WHAT THE EXERCISE ASKS >>
Here the job is to transcribe the data verbatim while leaving each picture out.

:: RECORDS SHOWN

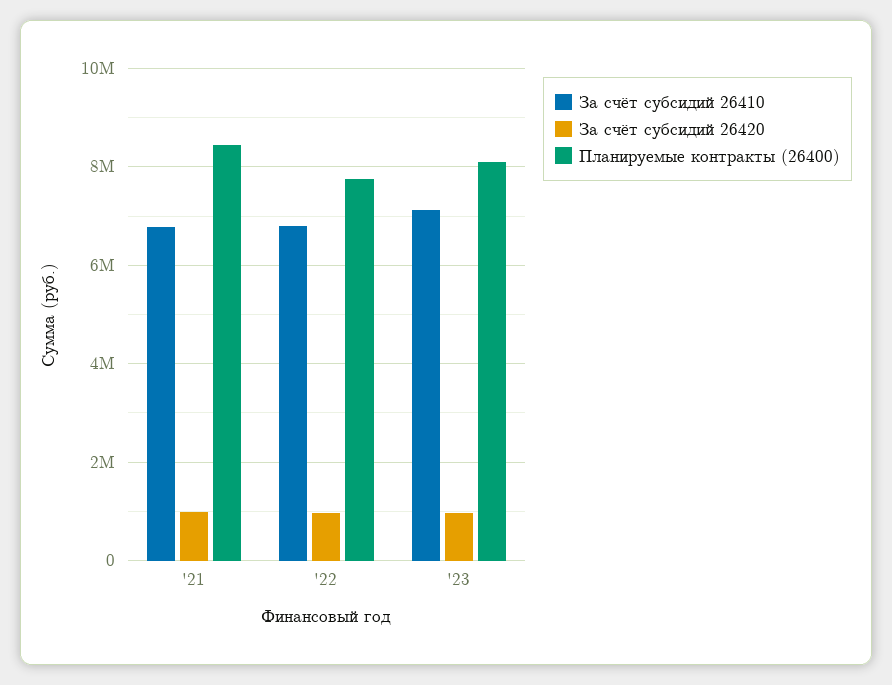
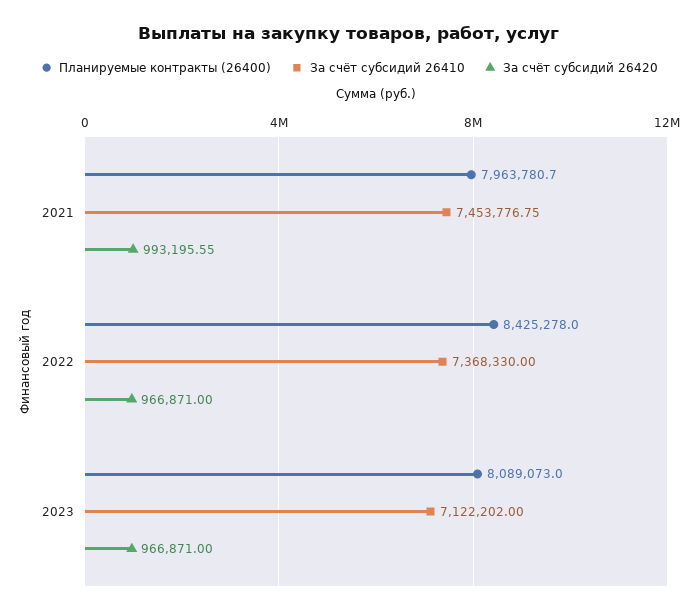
За счёт субсидий 26410, '21: 6800000 -> 7453776.75
Планируемые контракты (26400), '21: 8400000 -> 7963780.7
За счёт субсидий 26410, '22: 6800000 -> 7368330
Планируемые контракты (26400), '22: 7800000 -> 8425278

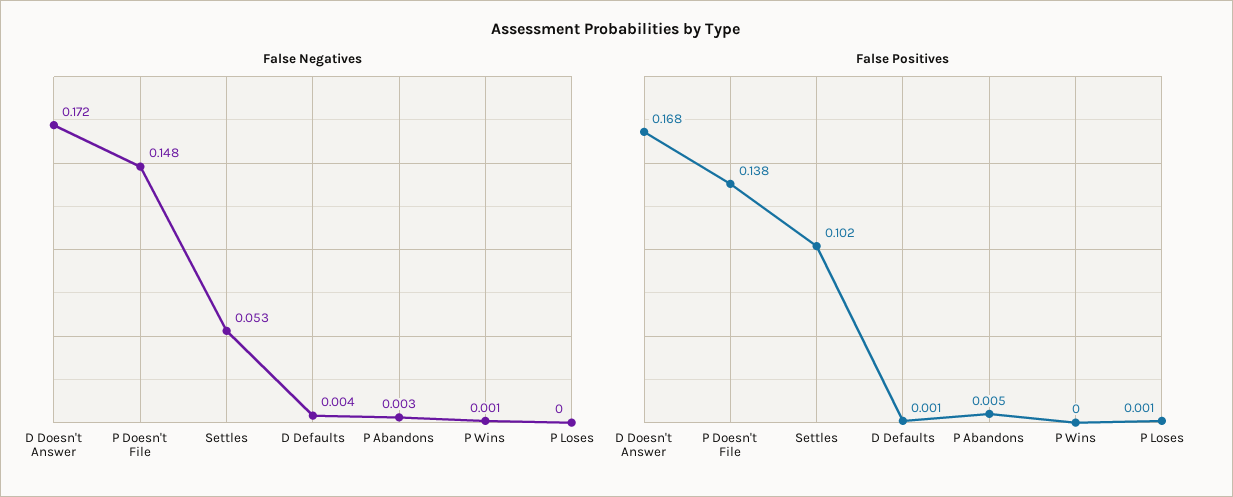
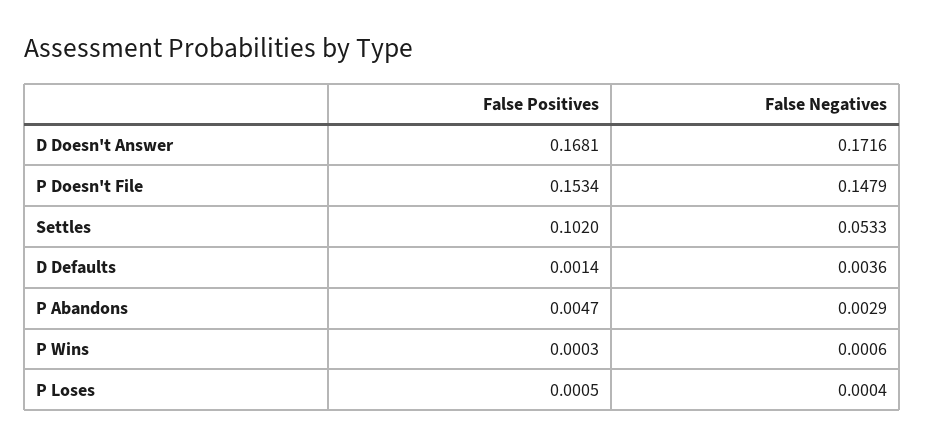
False Positives, P Doesn't File: 0.138 -> 0.1534

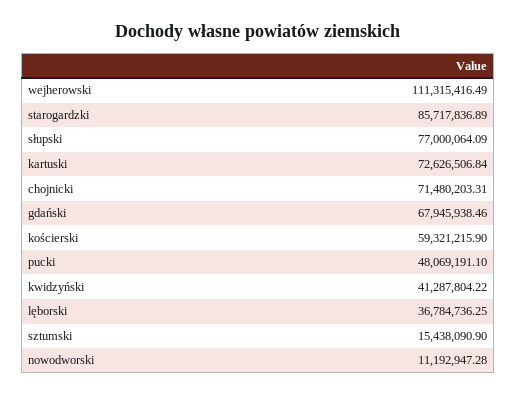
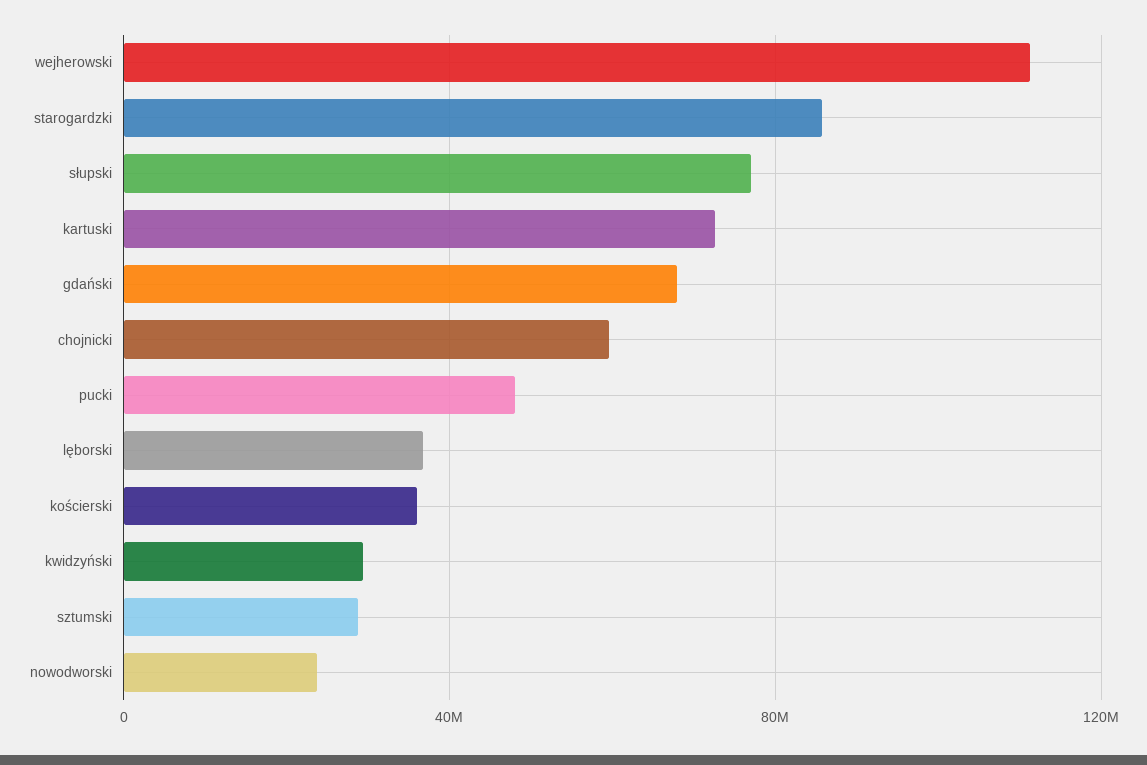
chojnicki: 71480203.31 -> 60000000
kościerski: 59321215.9 -> 35000000
kwidzyński: 41287804.22 -> 30000000
sztumski: 15438090.9 -> 30000000
nowodworski: 11192947.28 -> 25000000

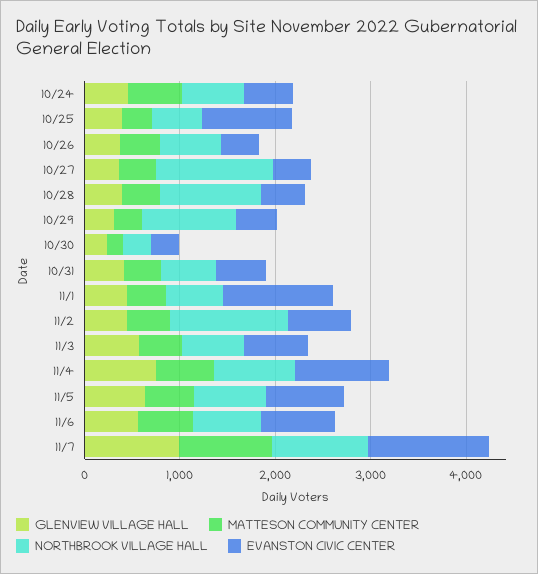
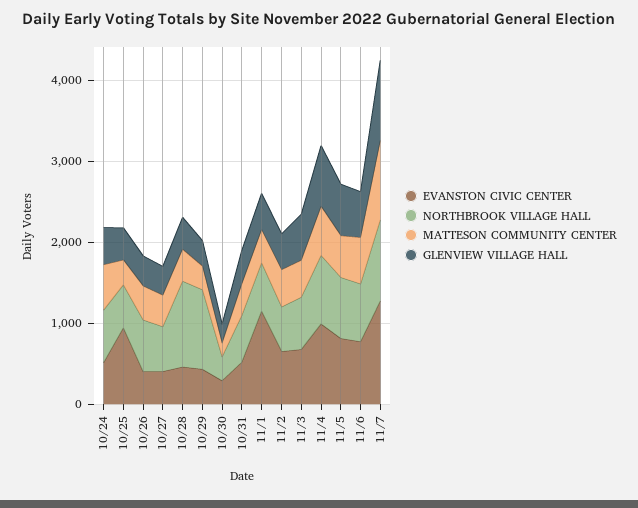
NORTHBROOK VILLAGE HALL, 10/27: 1200 -> 600
NORTHBROOK VILLAGE HALL, 11/2: 1200 -> 600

::::

REPLY TO THE TASK >>
За счёт субсидий 26410, '21: 6800000 -> 7453776.75
Планируемые контракты (26400), '21: 8400000 -> 7963780.7
За счёт субсидий 26410, '22: 6800000 -> 7368330
Планируемые контракты (26400), '22: 7800000 -> 8425278

False Positives, P Doesn't File: 0.138 -> 0.1534

chojnicki: 71480203.31 -> 60000000
kościerski: 59321215.9 -> 35000000
kwidzyński: 41287804.22 -> 30000000
sztumski: 15438090.9 -> 30000000
nowodworski: 11192947.28 -> 25000000

NORTHBROOK VILLAGE HALL, 10/27: 1200 -> 600
NORTHBROOK VILLAGE HALL, 11/2: 1200 -> 600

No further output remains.